Chinese missiles can likely sink US carriers

Asia Times
Chinese missiles can likely sink US carriers

Congressional Research Service quotes US commanders saying Chinese anti-ship ballistic missiles can now hit moving targets.

Asia Times reports that a March 8 Congressional Research Service (CRS) report on China’s naval capabilities cites the view of top US commanders that China’s arsenal of anti-ship ballistic missiles (ASBMs) can hit moving targets, effectively closing an area a thousand miles from China’s coast to the American Navy.

The report states: “A December 3, 2020, press report stated that Admiral Philip Davidson, the commander of US Indo-Pacific Command, ‘confirmed, for the first time from the US government side, that China’s People’s Liberation Army has successfully tested an anti-ship ballistic missile against a moving ship.’ China reportedly is also developing hypersonic glide vehicles that, if incorporated into Chinese ASBMs, could make Chinese ASBMs more difficult to intercept.”

Some of the assessments by senior US flag officers have been cited before, but the CRS report gives them additional weight in the context of an overall assessment of Chinese capabilities.

If Chinese missiles can effectively clear the coast of American vessels to a distance of 1,500 kilometers or more, the United States has no effective way of defending Taiwan against a prospective Chinese armed landing.

Some US analysts, e.g., Strategy of Denial author Elbridge Colby, propose laying mines in the Taiwan Strait, or equipping Taiwan with large numbers of ground-based anti-ship missiles. Preparations of this kind, though, would invite Chinese pre-emption and might precipitate military action rather than restrain it.

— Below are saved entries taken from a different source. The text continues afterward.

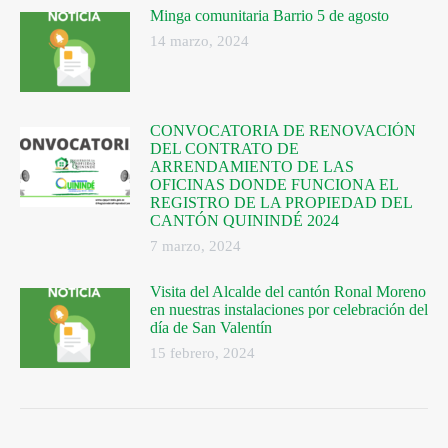
Minga comunitaria Barrio 5 de agosto
14 marzo, 2024
CONVOCATORIA DE RENOVACIÓN
DEL CONTRATO DE
ARRENDAMIENTO DE LAS
OFICINAS DONDE FUNCIONA EL
REGISTRO DE LA PROPIEDAD DEL
CANTÓN QUININDÉ 2024
7 marzo, 2024
Visita del Alcalde del cantón Ronal Moreno
en nuestras instalaciones por celebración del
día de San Valentín
15 febrero, 2024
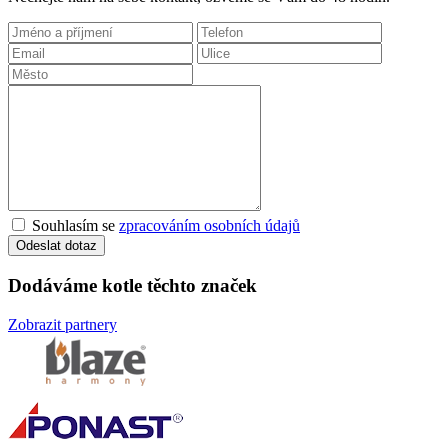
Souhlasím se
zpracováním osobních údajů
Odeslat dotaz
Dodáváme kotle těchto značek
Zobrazit partnery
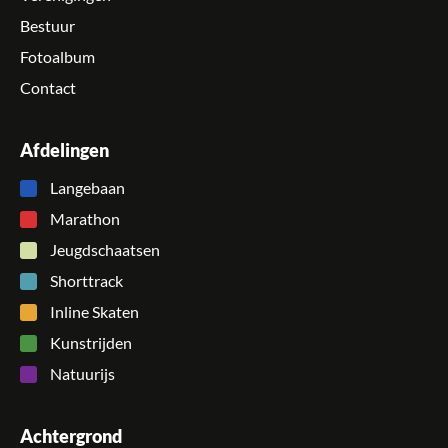
Bestuur
Fotoalbum
Contact
Afdelingen
Langebaan
Marathon
Jeugdschaatsen
Shorttrack
Inline Skaten
Kunstrijden
Natuurijs
Achtergrond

China now has between 750 and 1,500 short-range ASBMs with 250 launchers, 150 to 450 medium-range ballistic missiles with 150 launchers, and between 80 and 160 long-range missiles with 80 launchers, according to the Center for Strategic and International Studies, a Washington-based think tank. The intermediate-range DF-21 missile has a reported range of 1,500 kilometers and the DF-26 long-range missile can reach targets 4,000 kilometers away.

America’s airbase on the island of Guam is 3,000 kilometers from China’s coast, well within the range of the DF-26. The US base at Kadena, “the only major US airbase within unrefueled range of the Taiwan Strait” according to a RAND Corporation report, is 816 kilometers from Shanghai, well within the range of Chinese intermediate-range missiles.

American warships have anti-missile systems including the Aegis Ballistic Missile Defense System, which can fire interceptor missiles to destroy incoming threats. But existing American systems can be swamped by missile barrages that can overwhelm defenses. No existing anti-missile system, moreover, is equipped to defend against hypersonic glide vehicles.

The CRS report warns, “China’s navy is viewed as posing a major challenge to the US Navy’s ability to achieve and maintain wartime control of blue-water ocean areas in the Western Pacific—the first such challenge the US Navy has faced since the end of the Cold War.

“China’s navy forms a key element of a Chinese challenge to the long-standing status of the United States as the leading military power in the Western Pacific. Some US observers are expressing concern or alarm regarding the pace of China’s naval shipbuilding effort and resulting trend lines regarding the relative sizes and capabilities of China’s navy and the US Navy.”

By 2030, the report adds, China will have 425 fighting ships, compared to a present total of fewer than 300 for the United States.

The report concludes, “China’s military modernization effort, including its naval modernization effort, is assessed as being aimed at developing capabilities for addressing the situation with Taiwan militarily, if need be; for achieving a greater degree of control or domination over China’s near-seas region, particularly the South China Sea; for enforcing China’s view that it has the right to regulate foreign military activities in its 200-mile maritime exclusive economic zone (EEZ); for defending China’s commercial sea lines of communication (SLOCs), particularly those linking China to the Persian Gulf; for displacing US influence in the Western Pacific; and for asserting China’s status as the leading regional power and a major world power.”